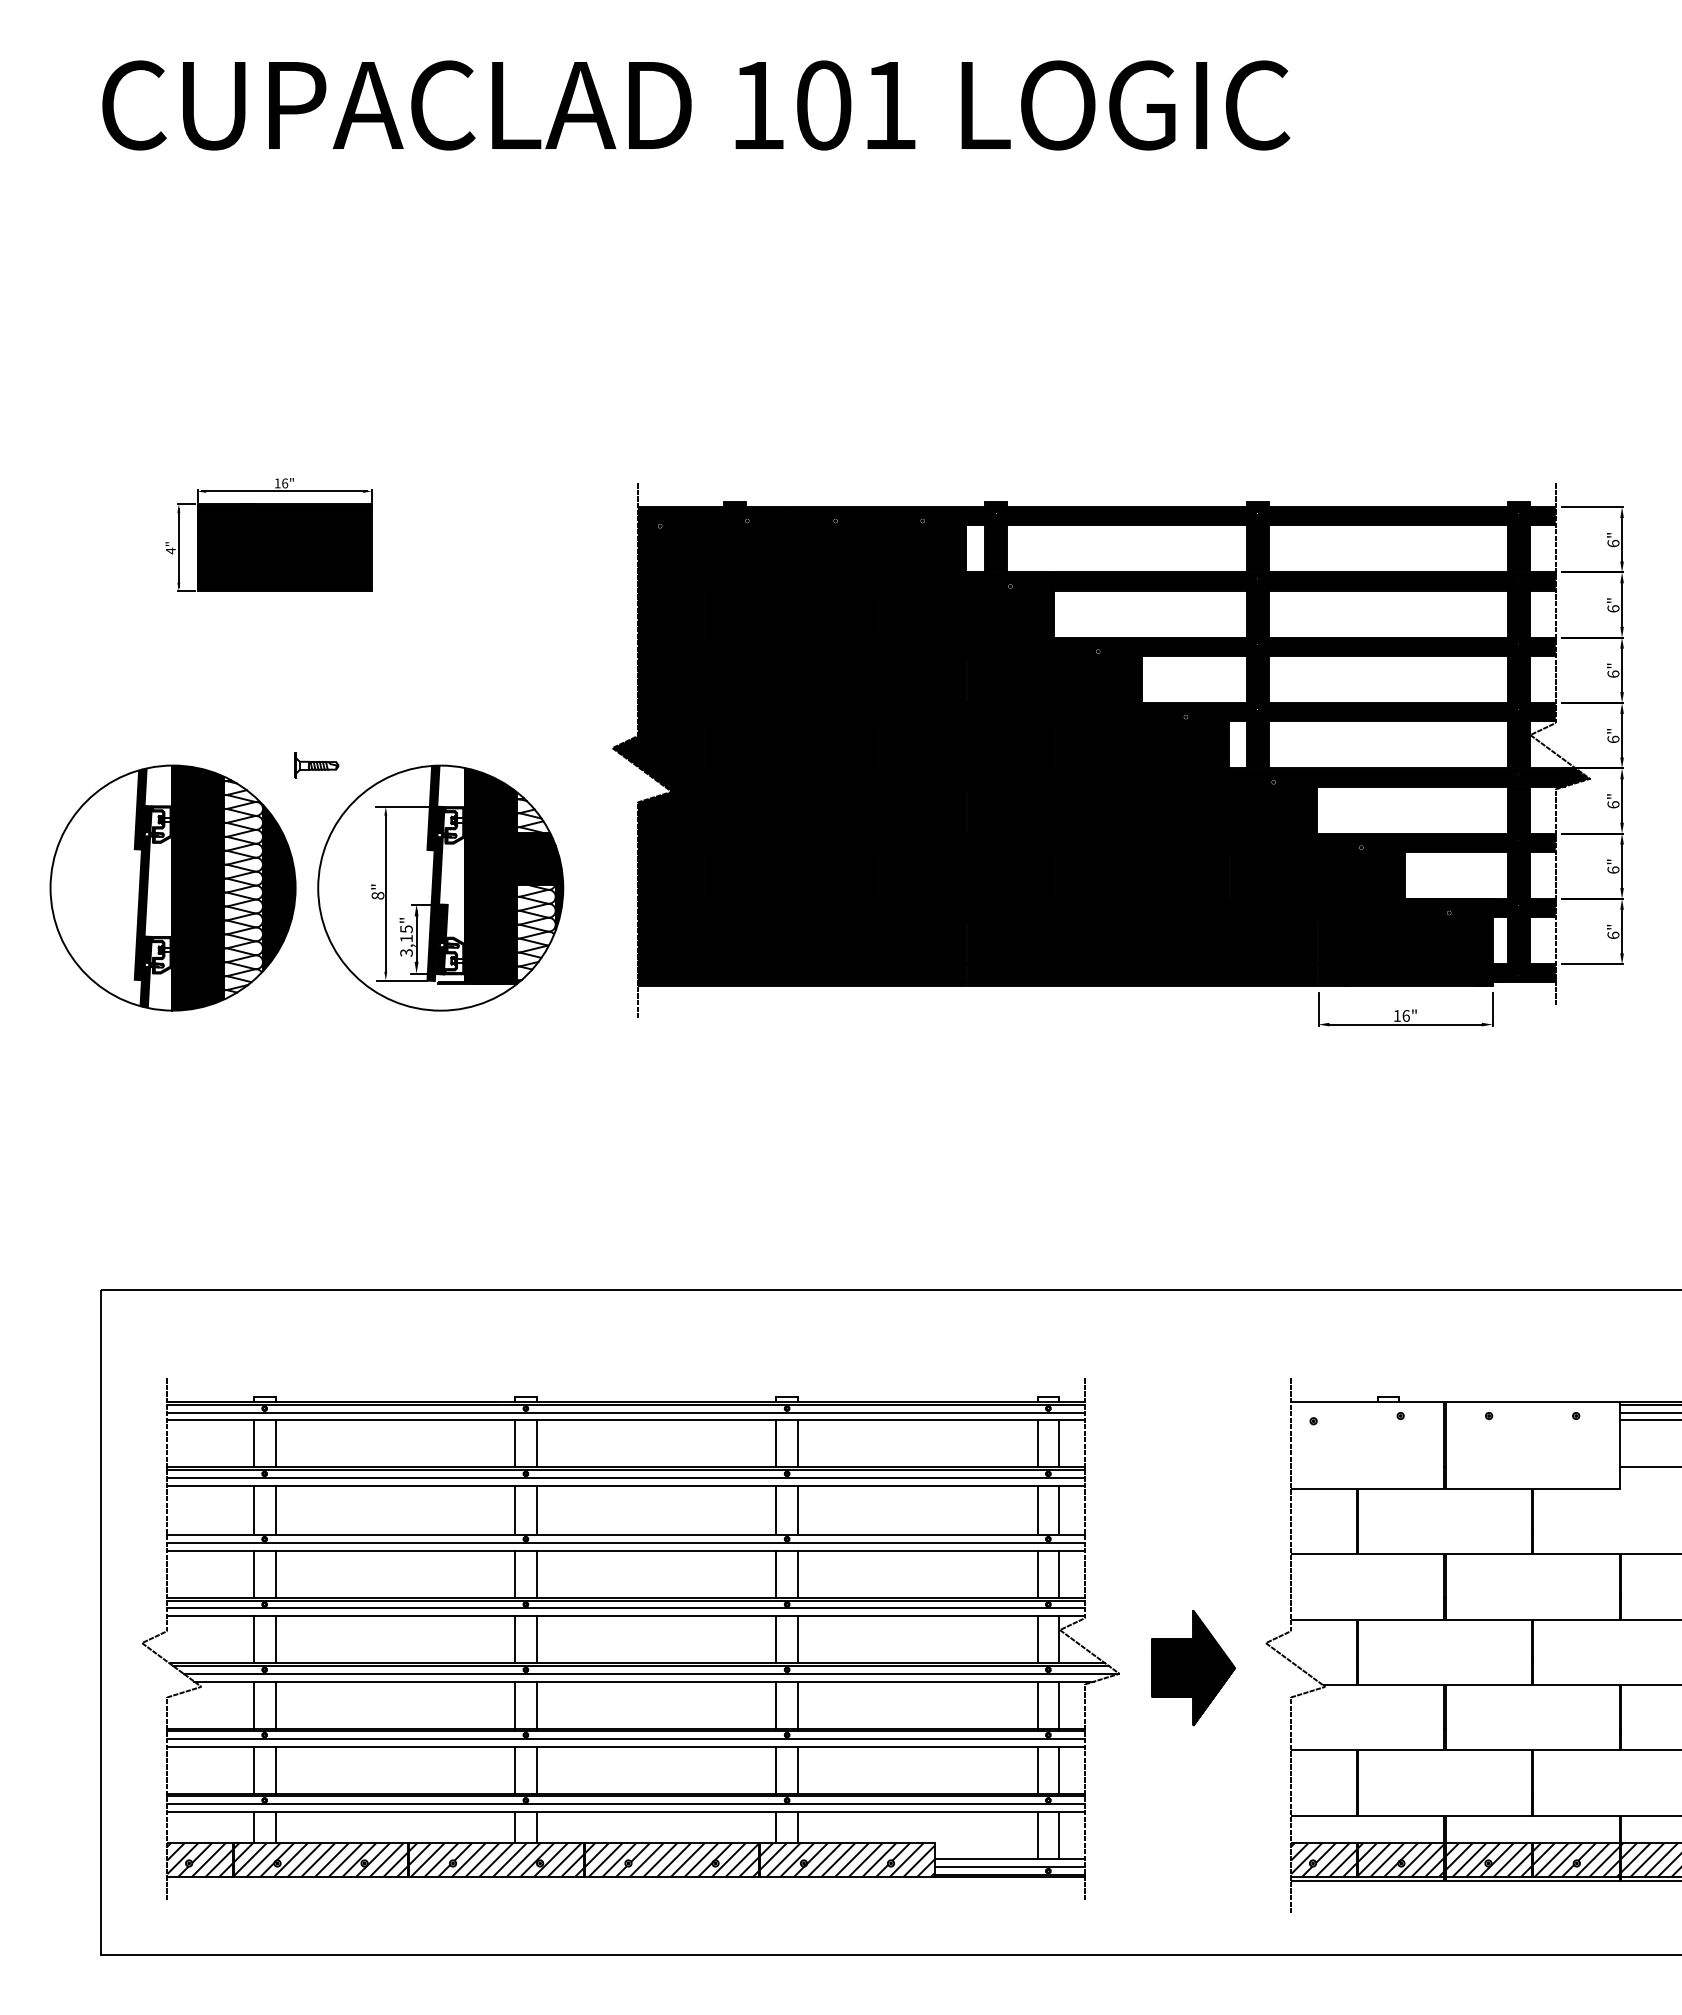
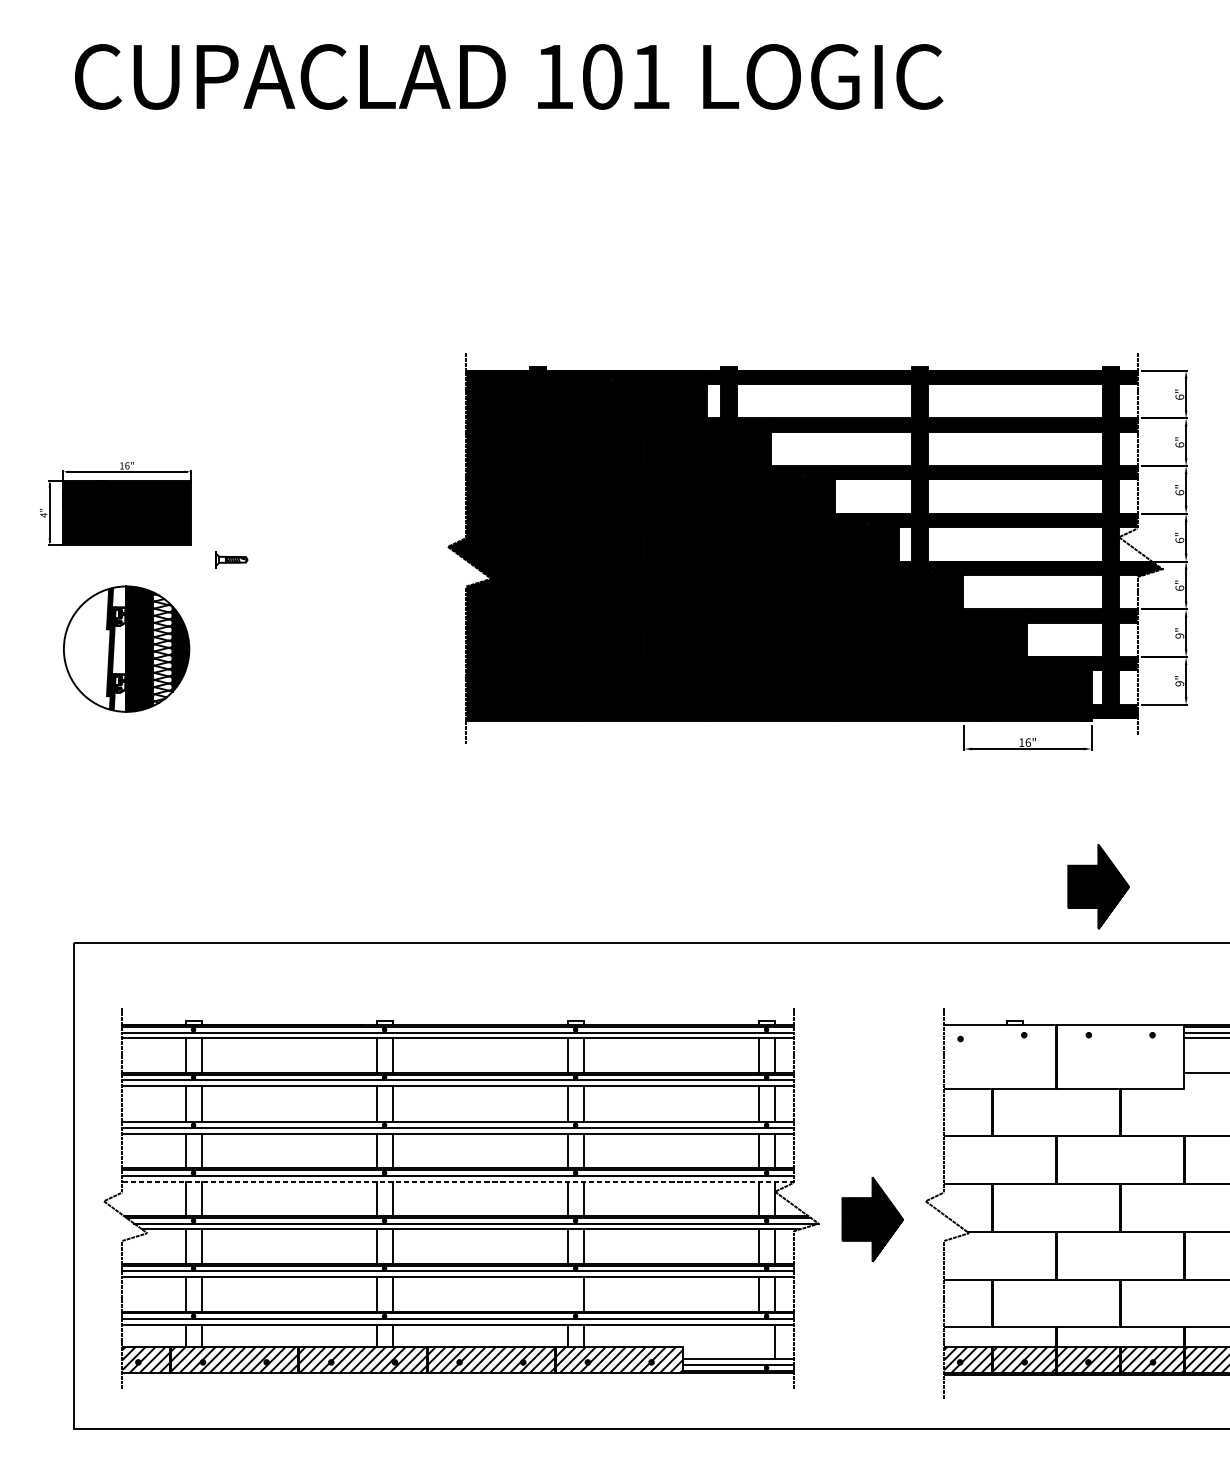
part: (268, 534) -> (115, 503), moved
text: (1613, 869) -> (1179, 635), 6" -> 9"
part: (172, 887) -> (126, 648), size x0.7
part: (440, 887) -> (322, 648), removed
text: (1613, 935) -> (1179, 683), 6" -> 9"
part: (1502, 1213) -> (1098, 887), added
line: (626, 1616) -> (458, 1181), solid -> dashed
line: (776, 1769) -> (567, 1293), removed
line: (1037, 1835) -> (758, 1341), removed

-*-

Repeat all of the listing above word for word, and exclude the pictures.

__Solution to the problem__
part: (268, 534) -> (115, 503), moved
text: (1613, 869) -> (1179, 635), 6" -> 9"
part: (172, 887) -> (126, 648), size x0.7
part: (440, 887) -> (322, 648), removed
text: (1613, 935) -> (1179, 683), 6" -> 9"
part: (1502, 1213) -> (1098, 887), added
line: (626, 1616) -> (458, 1181), solid -> dashed
line: (776, 1769) -> (567, 1293), removed
line: (1037, 1835) -> (758, 1341), removed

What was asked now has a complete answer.